EXERCISE:
How many lines in the entries below include the word "each"? Respond with the number only.

--- TASK DATA Enclosed Below ---

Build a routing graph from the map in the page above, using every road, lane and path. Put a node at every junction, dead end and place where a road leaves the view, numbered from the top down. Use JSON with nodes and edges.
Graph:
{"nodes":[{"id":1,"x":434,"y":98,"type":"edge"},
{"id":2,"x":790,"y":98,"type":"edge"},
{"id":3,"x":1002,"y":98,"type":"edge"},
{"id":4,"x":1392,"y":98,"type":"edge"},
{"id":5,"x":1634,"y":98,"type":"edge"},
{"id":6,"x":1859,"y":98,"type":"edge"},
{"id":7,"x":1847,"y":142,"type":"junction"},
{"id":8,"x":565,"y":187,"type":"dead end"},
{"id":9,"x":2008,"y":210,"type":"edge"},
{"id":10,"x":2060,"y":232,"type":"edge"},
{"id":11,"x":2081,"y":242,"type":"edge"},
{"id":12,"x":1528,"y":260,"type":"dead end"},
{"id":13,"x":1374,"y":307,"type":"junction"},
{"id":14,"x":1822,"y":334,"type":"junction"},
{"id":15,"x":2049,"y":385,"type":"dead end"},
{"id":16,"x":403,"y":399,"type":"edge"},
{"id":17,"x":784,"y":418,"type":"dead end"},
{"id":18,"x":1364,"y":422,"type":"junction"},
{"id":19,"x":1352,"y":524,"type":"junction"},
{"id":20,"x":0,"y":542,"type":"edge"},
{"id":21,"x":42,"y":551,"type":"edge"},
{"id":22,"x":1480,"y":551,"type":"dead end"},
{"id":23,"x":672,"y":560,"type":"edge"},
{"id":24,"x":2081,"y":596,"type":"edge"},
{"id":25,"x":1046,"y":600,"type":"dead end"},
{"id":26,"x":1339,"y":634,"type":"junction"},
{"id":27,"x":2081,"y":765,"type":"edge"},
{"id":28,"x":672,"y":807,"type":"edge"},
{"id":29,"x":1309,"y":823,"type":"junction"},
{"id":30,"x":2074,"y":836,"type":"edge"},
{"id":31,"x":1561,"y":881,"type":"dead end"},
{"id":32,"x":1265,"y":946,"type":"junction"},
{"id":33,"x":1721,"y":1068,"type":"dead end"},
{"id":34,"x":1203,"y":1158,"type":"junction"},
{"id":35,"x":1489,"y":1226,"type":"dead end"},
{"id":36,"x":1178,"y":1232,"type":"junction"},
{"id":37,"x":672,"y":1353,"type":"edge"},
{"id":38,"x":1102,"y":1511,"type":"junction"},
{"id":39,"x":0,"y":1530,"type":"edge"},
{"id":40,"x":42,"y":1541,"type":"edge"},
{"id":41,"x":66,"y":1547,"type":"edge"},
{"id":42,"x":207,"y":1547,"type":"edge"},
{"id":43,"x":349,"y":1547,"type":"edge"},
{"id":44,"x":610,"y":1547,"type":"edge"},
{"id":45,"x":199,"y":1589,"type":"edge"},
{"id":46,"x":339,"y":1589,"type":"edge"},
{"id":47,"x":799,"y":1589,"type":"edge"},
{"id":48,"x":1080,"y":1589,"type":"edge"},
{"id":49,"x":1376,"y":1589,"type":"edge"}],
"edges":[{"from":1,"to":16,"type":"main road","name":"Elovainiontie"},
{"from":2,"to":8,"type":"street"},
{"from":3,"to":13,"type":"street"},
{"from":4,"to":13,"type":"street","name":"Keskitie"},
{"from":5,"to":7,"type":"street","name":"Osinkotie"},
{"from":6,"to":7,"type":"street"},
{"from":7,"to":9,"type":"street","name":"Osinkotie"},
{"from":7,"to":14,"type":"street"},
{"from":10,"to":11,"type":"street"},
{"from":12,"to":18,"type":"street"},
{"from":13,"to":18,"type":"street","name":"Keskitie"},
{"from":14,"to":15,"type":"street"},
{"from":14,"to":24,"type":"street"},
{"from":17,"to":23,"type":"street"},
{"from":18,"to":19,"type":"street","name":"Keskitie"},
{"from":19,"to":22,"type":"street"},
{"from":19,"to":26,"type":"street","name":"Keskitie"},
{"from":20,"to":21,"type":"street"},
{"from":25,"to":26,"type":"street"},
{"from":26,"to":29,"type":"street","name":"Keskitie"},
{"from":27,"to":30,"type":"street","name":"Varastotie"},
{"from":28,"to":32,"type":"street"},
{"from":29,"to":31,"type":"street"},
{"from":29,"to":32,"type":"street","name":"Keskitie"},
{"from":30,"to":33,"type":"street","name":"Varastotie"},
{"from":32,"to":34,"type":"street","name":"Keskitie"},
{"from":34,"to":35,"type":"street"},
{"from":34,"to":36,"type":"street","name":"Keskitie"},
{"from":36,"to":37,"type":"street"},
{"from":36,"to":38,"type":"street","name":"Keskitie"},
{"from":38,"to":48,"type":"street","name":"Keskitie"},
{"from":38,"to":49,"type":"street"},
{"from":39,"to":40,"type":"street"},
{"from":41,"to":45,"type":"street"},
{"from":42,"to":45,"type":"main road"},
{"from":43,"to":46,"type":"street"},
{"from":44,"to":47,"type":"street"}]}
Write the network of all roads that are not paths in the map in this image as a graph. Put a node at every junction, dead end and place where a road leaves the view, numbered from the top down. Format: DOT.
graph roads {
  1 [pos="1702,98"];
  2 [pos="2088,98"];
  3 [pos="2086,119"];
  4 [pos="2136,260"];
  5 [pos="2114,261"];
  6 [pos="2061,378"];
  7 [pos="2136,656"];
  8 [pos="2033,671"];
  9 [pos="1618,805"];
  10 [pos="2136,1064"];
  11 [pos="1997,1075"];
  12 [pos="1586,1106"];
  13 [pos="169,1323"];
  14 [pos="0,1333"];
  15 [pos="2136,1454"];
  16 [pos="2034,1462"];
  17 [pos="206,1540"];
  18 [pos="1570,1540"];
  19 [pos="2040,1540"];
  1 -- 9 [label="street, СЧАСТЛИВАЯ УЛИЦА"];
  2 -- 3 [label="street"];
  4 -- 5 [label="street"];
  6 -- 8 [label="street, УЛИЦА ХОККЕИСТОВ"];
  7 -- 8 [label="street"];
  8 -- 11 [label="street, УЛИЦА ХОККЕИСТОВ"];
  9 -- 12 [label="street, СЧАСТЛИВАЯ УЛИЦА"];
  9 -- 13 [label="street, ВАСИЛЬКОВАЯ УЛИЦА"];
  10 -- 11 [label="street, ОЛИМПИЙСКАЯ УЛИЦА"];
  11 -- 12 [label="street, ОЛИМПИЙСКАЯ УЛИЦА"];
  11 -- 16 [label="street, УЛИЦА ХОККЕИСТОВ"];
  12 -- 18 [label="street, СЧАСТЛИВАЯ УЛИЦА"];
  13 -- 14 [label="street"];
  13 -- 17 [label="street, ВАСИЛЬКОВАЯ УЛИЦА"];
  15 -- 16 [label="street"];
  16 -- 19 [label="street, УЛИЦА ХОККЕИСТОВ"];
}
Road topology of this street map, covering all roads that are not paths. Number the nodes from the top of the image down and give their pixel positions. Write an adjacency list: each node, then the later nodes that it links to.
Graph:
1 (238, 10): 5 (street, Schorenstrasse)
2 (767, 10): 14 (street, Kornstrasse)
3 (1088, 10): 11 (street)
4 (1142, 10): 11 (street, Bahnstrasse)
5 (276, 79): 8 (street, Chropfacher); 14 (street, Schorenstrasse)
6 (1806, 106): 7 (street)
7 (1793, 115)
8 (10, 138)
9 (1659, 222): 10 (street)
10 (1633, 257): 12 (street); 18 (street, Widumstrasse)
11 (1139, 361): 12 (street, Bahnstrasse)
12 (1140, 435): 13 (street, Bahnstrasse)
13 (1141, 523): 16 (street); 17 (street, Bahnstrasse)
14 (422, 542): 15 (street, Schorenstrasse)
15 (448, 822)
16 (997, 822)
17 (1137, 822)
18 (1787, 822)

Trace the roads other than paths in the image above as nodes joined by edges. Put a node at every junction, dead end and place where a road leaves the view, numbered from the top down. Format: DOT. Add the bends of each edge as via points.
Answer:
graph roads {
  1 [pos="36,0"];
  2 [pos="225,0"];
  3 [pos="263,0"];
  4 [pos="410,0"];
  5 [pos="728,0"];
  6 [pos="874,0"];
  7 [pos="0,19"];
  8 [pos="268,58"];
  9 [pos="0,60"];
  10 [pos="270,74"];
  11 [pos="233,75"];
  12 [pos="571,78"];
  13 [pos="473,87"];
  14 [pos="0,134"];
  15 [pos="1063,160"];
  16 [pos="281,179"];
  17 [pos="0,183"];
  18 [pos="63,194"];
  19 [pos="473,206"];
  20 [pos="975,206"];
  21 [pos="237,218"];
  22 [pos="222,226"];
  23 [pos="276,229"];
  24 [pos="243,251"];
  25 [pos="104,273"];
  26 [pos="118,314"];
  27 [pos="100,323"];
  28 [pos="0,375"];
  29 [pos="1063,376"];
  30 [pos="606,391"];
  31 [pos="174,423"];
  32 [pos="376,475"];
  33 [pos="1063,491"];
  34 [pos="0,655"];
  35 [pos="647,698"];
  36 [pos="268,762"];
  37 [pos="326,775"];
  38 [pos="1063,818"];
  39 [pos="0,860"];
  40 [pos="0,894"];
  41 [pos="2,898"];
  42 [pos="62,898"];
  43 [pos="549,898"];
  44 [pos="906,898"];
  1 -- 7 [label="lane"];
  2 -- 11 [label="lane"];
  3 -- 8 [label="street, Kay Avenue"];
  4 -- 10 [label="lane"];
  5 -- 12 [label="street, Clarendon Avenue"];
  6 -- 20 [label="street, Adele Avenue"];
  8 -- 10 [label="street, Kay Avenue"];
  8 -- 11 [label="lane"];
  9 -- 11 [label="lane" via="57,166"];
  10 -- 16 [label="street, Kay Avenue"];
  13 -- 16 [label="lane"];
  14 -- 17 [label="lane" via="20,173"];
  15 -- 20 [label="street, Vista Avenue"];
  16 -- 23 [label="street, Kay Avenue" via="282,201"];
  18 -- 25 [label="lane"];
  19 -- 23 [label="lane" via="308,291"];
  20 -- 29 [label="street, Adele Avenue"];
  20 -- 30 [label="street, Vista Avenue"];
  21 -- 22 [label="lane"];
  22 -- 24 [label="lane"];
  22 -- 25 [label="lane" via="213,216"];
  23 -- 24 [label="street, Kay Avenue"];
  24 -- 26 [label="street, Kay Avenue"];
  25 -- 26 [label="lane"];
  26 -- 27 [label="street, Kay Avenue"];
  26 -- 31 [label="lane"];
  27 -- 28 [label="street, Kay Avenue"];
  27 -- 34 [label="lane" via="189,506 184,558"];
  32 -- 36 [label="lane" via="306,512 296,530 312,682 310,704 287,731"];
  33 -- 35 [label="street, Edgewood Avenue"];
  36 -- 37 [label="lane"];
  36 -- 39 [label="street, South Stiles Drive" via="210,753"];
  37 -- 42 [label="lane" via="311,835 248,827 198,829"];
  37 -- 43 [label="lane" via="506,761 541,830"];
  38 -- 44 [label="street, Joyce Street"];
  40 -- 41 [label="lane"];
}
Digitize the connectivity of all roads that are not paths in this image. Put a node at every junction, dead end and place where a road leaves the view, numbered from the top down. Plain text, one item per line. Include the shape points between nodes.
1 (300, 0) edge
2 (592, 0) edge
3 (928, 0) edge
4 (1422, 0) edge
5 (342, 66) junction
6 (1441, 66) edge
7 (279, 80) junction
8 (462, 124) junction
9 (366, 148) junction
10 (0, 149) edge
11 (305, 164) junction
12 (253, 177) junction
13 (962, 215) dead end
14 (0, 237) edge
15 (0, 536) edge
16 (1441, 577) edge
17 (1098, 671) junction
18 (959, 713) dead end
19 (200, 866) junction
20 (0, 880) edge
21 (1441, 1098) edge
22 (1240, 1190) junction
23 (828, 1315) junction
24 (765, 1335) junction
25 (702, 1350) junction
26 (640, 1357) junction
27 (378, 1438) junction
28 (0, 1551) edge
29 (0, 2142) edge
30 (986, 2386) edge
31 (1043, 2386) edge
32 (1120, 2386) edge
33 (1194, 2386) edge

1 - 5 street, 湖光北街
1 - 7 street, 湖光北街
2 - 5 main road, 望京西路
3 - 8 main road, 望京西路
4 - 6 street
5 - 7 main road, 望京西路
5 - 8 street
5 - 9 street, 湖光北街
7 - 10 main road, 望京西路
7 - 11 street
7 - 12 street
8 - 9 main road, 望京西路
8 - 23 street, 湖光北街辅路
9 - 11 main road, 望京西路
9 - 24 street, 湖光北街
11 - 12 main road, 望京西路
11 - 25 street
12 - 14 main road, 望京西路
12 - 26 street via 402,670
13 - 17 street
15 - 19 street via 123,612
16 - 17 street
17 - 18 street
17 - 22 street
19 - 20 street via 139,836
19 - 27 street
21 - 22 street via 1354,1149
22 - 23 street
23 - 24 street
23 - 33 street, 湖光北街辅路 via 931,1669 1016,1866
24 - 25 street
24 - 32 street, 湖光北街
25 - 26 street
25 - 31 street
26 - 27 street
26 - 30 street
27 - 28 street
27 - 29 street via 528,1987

--- End of Enclosed TASK DATA ---

SOLVED PROBLEM:
2